**Passage provided:**
Hess: It’s a misconception that modernization requires a massive, all-at-once overhaul. Small business carriers don’t need to replace their entire systems to stay competitive. They can augment what they already have, using partners like Vitesse to bridge gaps and bring real-time visibility, automation, reconciliation and payment capabilities to existing frameworks.
In many ways, that’s why we exist: to give carriers a modern financial infrastructure that integrates into legacy systems, without the disruption or cost of a full rebuild. Doing nothing, however, is a risk. Carriers that can’t automate or move funds in real time will struggle with inefficiency and reduced profitability. Policyholders and claimants now expect immediacy; they want funds and resolutions today, not tomorrow. A modular, partnership-driven approach to upgrading allows carriers to move faster, serve customers better, and future-proof their operations.
PropertyCasualty360.com: What human roles are likely to be impacted by the ever-increasing use of AI? Will the positions be removed or upskilled?
Hess: AI will have the biggest impact on roles that are repetitive or rules-based, such as manual reconciliation, customer service, underwriting administration and claims triage. Those functions can be automated, allowing people to focus on higher-value, strategic work.
It won’t remove roles outright; it will change what those roles look like. Finance and operations teams, for example, will shift from executing tasks to analyzing insights and making informed decisions. The organizations that thrive will be those that see AI as an opportunity to upskill their people rather than replace them. The skill set will evolve too. Instead of just crunching data, people will need to interpret it and act on it. Even technical roles will require new levels of AI proficiency. The industry needs to invest in continuous learning so that employees can adapt and work effectively alongside new technology.
PropertyCasualty360.com: What key infrastructure upgrades are most vital in 2025 to accommodate AI?
Hess: Before insurers can truly take advantage of AI, they need to move beyond the highly manual, spreadsheet-driven environments that are still common today. The first step is getting the basics right — connecting systems and creating clean, reliable data flows.

**Required action 1:**
In the insurance interview, which kinds of roles does Hess say AI will affect most?
**Required action 2:**
Please continue the insurance interview from its last sentence, keeping Hess's voice and topic.
The records after this point are separate material, apart from the insurance interview.

**Entries shown:**
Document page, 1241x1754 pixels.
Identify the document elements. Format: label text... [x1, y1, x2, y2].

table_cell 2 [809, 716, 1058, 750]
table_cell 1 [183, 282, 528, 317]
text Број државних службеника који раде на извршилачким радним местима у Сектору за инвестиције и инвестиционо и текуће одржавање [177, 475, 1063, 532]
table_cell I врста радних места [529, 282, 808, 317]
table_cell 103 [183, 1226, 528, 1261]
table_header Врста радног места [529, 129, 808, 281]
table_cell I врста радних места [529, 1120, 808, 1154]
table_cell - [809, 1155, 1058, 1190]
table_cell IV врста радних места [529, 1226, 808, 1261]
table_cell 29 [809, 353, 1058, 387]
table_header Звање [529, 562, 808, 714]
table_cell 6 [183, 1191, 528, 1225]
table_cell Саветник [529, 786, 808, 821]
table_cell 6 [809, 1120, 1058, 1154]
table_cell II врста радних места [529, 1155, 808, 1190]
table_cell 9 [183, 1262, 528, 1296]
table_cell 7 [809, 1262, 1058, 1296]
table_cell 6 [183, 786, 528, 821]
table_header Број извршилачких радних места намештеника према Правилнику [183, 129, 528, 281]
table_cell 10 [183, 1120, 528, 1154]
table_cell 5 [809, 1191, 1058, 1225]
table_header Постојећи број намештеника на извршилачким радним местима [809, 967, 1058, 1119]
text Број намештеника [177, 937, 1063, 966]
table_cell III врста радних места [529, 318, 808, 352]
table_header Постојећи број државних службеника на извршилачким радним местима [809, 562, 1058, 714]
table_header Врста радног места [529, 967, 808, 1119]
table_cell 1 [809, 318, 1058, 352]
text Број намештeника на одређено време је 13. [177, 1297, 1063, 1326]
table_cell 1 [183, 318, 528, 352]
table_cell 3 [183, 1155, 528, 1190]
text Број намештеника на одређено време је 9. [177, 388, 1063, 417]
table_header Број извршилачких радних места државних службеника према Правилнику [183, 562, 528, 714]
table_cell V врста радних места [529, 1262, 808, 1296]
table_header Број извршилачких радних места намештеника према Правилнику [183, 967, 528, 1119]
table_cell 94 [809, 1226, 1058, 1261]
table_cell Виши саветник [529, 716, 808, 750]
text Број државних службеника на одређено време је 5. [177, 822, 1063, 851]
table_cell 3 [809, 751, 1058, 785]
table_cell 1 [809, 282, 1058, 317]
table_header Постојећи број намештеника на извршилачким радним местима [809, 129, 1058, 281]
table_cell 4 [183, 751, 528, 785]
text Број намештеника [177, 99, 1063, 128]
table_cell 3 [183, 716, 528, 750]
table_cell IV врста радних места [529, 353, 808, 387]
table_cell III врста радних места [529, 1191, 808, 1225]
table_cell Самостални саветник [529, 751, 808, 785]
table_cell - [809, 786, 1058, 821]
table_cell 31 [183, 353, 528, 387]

**Reply 1:**
Repetitive or rules-based roles, such as manual reconciliation, customer service, underwriting administration and claims triage.

**Reply 2:**
The key priorities include modern APIs and integrations to connect policy, claims and payment data seamlessly.Centralized treasury and payment platforms to provide real-time visibility and faster transactions. Cloud-native data infrastructure to enable scalable analytics and forecasting. Security and compliance frameworks to make sure AI is used responsibly in a regulated environment.
Most insurers are still modernizing their back-end systems to enable these capabilities. Once they have it, AI can drive real gains in productivity and decision-making. The real opportunity lies in modernizing the back end, where much of the industry’s complexity and inefficiency still sits.
PropertyCasualty360.com: What will small business insurance carriers look like in 10 years?
Hess: In ten years, small business carriers will operate more like fintechs than traditional insurers. They’ll be lean, tech-driven, and built around embedded financial infrastructure that manages liquidity, risk, and customer experience in real time.
Manual processes will disappear. Treasury and finance functions will be predictive instead of reactive, and liquidity management will happen instantly across borders and currencies.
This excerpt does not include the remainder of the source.